L’accordo è stato firmato dal Direttore dell’Agenzia, Prefetto Maria Rosaria Laganà, e dal
Presidente di Legacoop, Simone Gamberini, alla presenza del Sottosegretario all’Interno Wanda Ferro.
L’obiettivo primario dell’accordo – ha sottolineato il Sottosegretario – è quello di favorire la
partecipazione delle cooperative ai processi di gestione e rifunzionalizzazione dei beni confiscati, simboli di una duplice vittoria dello Stato. Duplice poiché, in primis, sono stati sequestrati e confiscati e, in secondo luogo, perché a questi beni è data la possibilità di vivere una seconda vita trasformandosi da simboli di sopraffazione, violenza e oppressione a luoghi di speranza, riscatto e rinascita.
“Il modello cooperativo, fondato sulla partecipazione democratica dei soci e sulla centralità del
lavoro -sottolinea Simone Gamberini, presidente di Legacoop- rappresenta una leva strategica per trasformare patrimoni sottratti alla criminalità in occasioni di sviluppo sostenibile, inclusione
sociale e rafforzamento del tessuto produttivo sano.
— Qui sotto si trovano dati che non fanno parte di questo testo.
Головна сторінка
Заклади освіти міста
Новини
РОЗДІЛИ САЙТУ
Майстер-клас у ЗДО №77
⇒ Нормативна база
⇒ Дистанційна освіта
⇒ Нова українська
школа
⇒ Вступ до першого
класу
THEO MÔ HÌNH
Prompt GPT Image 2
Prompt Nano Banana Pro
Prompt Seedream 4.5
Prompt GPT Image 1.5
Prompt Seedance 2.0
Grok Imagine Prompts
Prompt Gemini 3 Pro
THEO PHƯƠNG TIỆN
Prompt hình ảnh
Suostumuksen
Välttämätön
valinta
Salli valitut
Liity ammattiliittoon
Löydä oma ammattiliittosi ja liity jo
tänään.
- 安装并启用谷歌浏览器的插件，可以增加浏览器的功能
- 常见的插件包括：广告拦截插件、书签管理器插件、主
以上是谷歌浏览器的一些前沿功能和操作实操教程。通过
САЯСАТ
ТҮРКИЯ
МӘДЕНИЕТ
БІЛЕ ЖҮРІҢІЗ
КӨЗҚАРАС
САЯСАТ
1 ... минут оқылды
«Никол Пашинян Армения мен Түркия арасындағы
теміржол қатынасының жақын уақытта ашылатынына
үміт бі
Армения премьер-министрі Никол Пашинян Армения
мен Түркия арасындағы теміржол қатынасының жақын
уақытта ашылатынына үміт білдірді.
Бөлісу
La gestione cooperativa dei beni e delle
imprese confiscate non produce soltanto valore economico, ma contribuisce a generare benefici
diffusi e meccanismi risarcitori per le comunità territoriali, agendo come presidio di legalità e
partecipazione civica”.
Il Protocollo prevede l’attivazione di una collaborazione sinergica tra le Parti con l’obiettivo di
favorire la gestione e la destinazione dei beni e delle aziende confiscate attraverso specifiche
progettualità promosse dalle cooperative aderenti a Legacoop, e di individuare nuove modalità di riuso sociale degli immobili, anche in ambiti innovativi quali l’housing sociale, lo student housing e le comunità energetiche in forma cooperativa.